Frank Gordon “Limb” McKenry (1888-1956) Cincinnati Reds Pitcher; Committed Suicide

Limb McKenry

Lot 67, Plot 137

Frank “Limb” McKenry was a pitcher for the Cincinnati Reds in 1915 and 1916 where he compiled a 6-6 record with a 3.10 ERA. Due to his 6’ 4”, 205-pound physique, he was also known as “Big Pete.”

In 1916 he was called to service in the California National Guard and shortly thereafter  retired to run his fruit farm in California’s Central Valley.

In 1934, McKenry and his wife divorced and he began struggling with depression. As his rheumatoid arthritis grew progressively worse he decided to end his life on the evening of November 1, 1956. He placed a shotgun in his mouth and fired. He left no note.
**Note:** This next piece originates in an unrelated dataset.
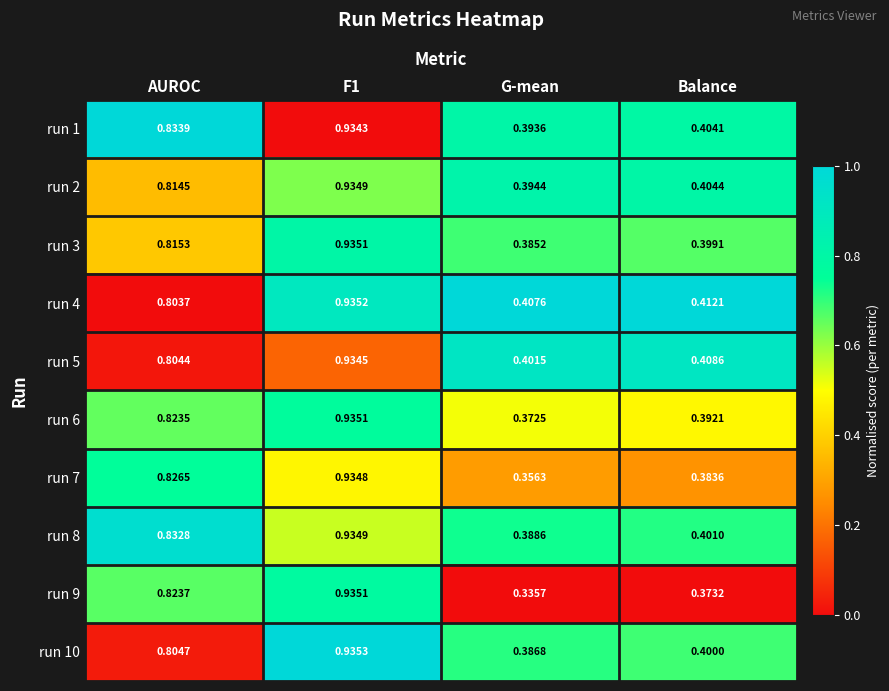

Is the value of run 6 at Balance greater than the value of run 3 at G-mean?

Yes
Lincoln "Link" Blakely (1912-1976) Cincinnati Reds Outfielder

Linc Blakely

Main Mausoleum, Sec. 9, Crypt 153, Tier 10

Lincoln Blakely was born in Oakland and attended Oakland Technical High School.

In 1934 Lincoln Blakely had a good shot at becoming the regular leftfielder for the Cincinnati Reds, but greed and his ego may have ended his big league career. After two good offensive games and a career of being underpaid in the minor leagues, Blakely took the advice of a newsboy and initiated a one-man sit down strike demanding more money. The Reds found a new leftfielder and Blakely never played another major league game. Harlin Pool ended up becoming the leftfielder for the Reds.
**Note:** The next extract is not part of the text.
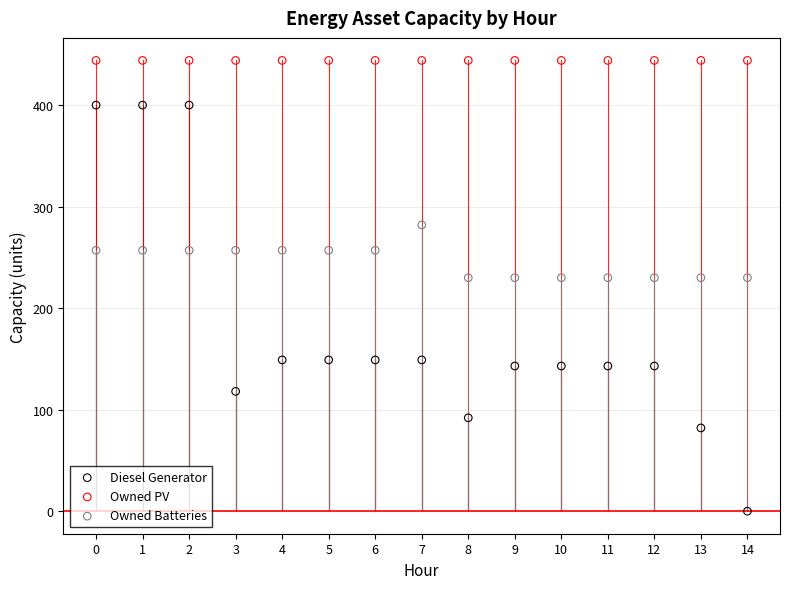

Which series reaches the maximum Y coordinate?

Owned PV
Blakely ended up playing only 34 games, batting just .225 in 102 at-bats and never hitting a homerun.

Bill Brenzel (1910-1979) Major League Baseball Player and Scout

Bill Brenzel

Outdoor Garden Mausoleum, Crypt 11, Tier 2

Bill Branzel was an Oakland native who attended Fremont High School. He left school when he was 16 years old to play baseball for the Mission Club of the Pacific Coast League in San Francisco.

In 1931, at the age of 20, he joined the Pittsburgh Pirates organization and beat out full-time catcher Fred Hoffman for the starting job. In 1934, he was purchased by the Cleveland Indians from Kansas City and eventually became the first string catcher when Frankie Pytlak left because of illness. He ended up playing two seasons for Cleveland before retiring.
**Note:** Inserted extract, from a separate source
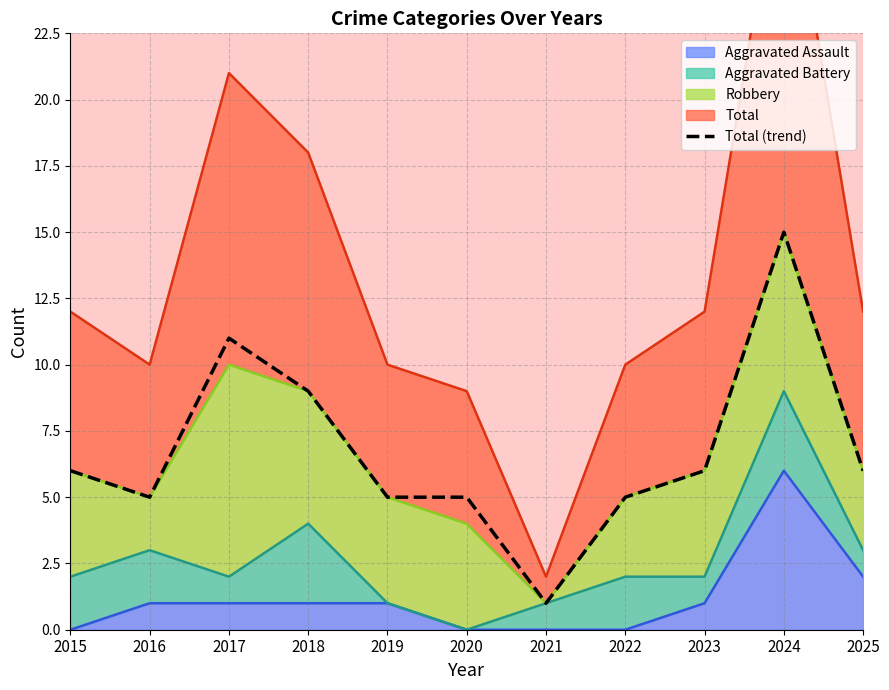

How many lines are shown in the chart?

1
Known for his quick wit and slow feet, he made it to the majors based on his defensive skills, not his offensive prowess. He only hit .198 in his three major league seasons.

After his career ended he managed in the minor leagues before becoming a scout for the Los Angeles Dodgers. One of his major recruits was Earl Robinson, the two sport star of the California Golden Bears. Robinson ended up signing a $75,000 bonus with the Dodgers, a record at the time for a black player.

His son Gary also played baseball in college and the minor leagues.